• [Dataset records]
··········

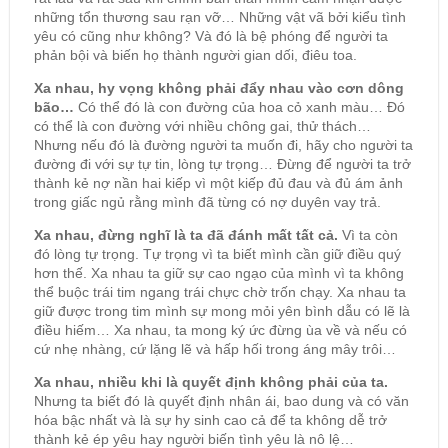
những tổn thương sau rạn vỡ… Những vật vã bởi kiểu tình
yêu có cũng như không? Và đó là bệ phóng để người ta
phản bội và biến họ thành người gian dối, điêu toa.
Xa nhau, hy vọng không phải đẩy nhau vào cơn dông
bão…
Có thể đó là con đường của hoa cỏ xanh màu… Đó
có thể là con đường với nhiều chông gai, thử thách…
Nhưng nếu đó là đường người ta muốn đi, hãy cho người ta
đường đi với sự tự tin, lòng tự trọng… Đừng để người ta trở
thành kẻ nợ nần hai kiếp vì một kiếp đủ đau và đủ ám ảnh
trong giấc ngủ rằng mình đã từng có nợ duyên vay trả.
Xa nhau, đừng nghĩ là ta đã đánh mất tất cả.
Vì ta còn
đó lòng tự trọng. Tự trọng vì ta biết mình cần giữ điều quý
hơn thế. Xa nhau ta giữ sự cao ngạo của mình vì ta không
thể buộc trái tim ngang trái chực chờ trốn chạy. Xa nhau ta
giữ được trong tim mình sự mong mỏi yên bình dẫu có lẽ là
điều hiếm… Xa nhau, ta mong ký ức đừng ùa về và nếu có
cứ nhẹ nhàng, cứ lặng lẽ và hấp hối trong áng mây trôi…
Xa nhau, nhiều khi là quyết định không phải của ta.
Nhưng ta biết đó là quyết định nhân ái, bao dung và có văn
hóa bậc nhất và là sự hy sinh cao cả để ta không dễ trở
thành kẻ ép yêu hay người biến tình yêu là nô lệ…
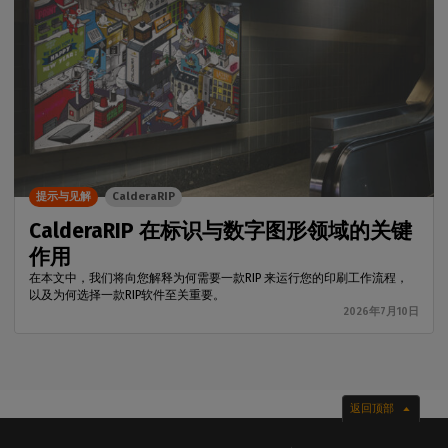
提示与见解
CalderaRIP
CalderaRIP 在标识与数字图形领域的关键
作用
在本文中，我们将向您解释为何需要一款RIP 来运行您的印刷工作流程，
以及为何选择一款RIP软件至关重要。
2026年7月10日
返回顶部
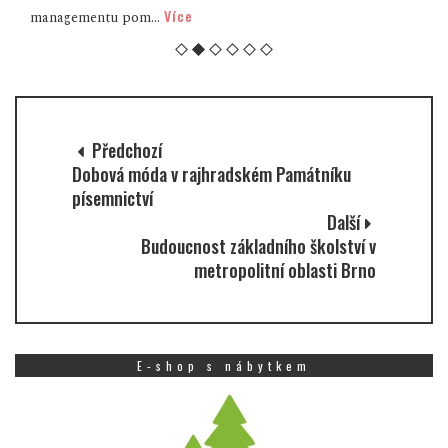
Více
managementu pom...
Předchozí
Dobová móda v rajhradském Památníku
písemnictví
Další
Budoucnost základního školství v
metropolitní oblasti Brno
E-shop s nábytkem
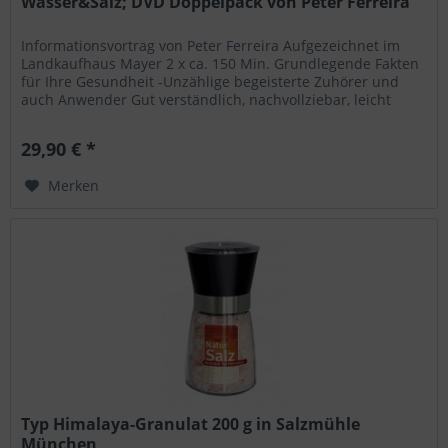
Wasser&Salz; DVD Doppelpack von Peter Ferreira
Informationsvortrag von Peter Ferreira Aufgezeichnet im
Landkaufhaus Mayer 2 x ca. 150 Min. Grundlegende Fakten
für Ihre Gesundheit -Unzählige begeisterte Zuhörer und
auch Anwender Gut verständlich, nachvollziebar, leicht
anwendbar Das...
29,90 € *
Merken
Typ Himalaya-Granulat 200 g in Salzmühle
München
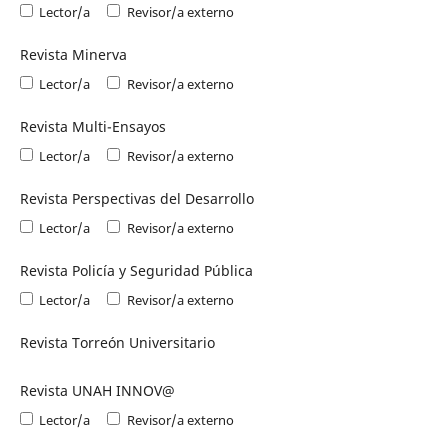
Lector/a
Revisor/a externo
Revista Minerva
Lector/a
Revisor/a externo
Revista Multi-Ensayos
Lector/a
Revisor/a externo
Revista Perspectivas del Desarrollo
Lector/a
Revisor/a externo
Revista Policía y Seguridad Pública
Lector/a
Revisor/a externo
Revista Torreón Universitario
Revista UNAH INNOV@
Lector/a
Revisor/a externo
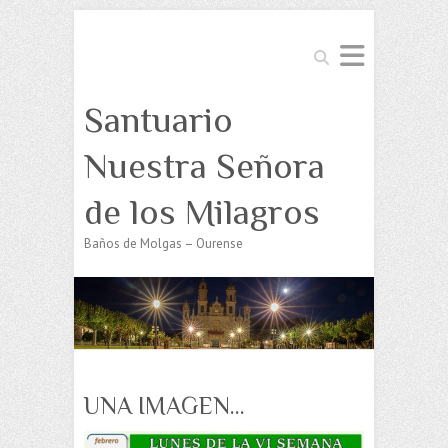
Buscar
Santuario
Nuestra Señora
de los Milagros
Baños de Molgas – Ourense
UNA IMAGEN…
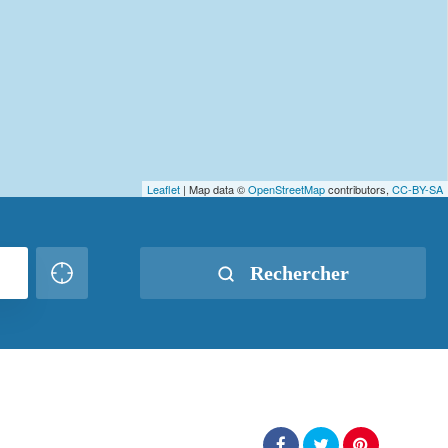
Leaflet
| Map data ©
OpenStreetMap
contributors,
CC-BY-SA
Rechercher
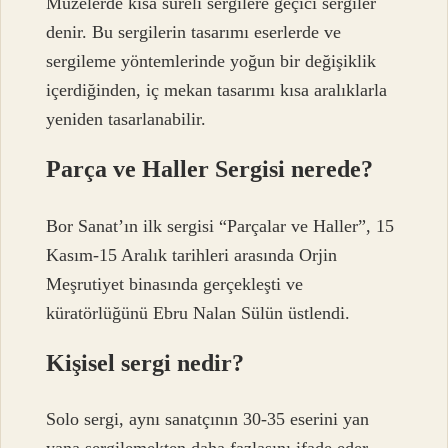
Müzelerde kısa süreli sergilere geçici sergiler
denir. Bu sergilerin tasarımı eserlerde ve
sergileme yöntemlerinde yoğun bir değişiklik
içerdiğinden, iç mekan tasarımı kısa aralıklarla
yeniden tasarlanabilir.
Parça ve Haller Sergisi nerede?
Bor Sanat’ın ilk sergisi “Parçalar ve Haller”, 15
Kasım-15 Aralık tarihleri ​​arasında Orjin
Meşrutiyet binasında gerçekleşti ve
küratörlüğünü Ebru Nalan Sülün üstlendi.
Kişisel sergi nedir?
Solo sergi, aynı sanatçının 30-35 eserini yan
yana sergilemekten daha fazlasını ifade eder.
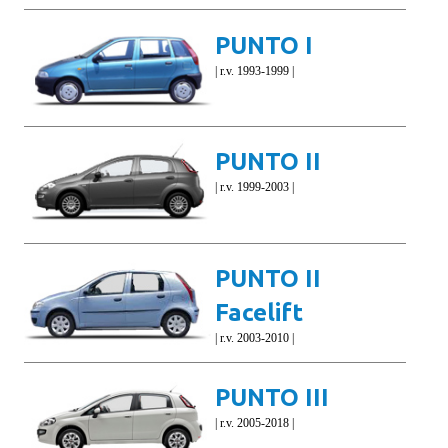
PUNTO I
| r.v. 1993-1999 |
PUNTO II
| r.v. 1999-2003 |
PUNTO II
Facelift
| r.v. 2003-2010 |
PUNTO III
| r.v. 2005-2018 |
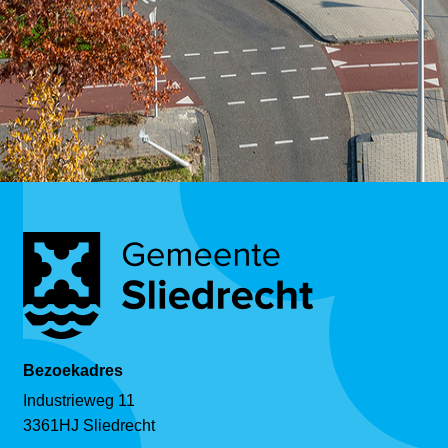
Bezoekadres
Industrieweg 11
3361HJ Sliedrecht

··········

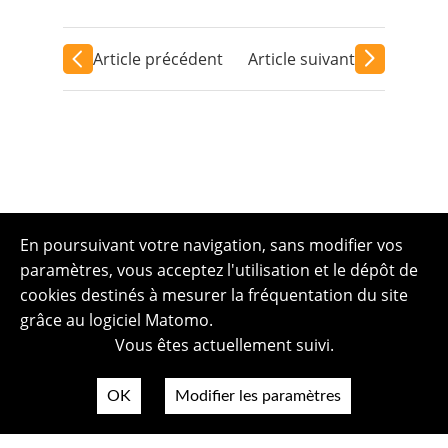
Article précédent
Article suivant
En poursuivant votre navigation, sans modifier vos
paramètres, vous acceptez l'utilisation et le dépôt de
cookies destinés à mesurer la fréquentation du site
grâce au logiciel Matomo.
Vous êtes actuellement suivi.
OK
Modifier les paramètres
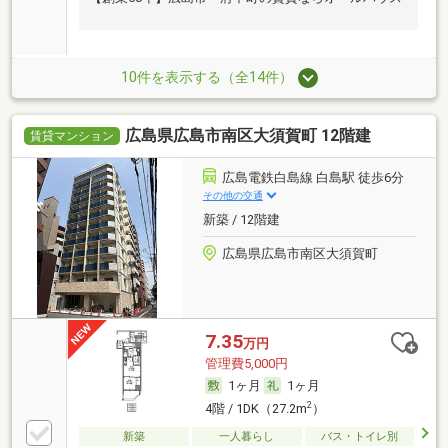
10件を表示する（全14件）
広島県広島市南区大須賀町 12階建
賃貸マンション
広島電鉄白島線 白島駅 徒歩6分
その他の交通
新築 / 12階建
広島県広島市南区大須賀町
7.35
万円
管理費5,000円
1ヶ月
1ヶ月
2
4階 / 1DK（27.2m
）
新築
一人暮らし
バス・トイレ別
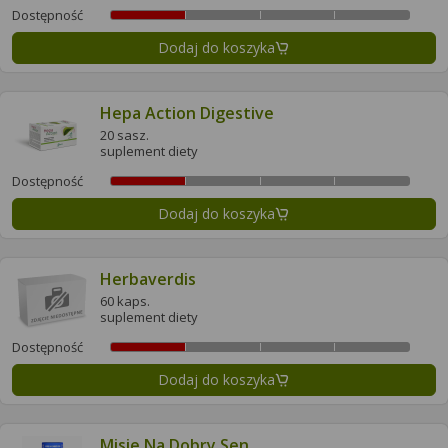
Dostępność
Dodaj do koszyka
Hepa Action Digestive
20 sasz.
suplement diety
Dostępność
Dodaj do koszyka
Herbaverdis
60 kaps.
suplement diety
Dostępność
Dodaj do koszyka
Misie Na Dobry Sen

··········

• [Your assignment]
Copy all lines from the data that hold the word "Ferreira".

• [Answer space]
Wasser&Salz; DVD Doppelpack von Peter Ferreira
Informationsvortrag von Peter Ferreira Aufgezeichnet im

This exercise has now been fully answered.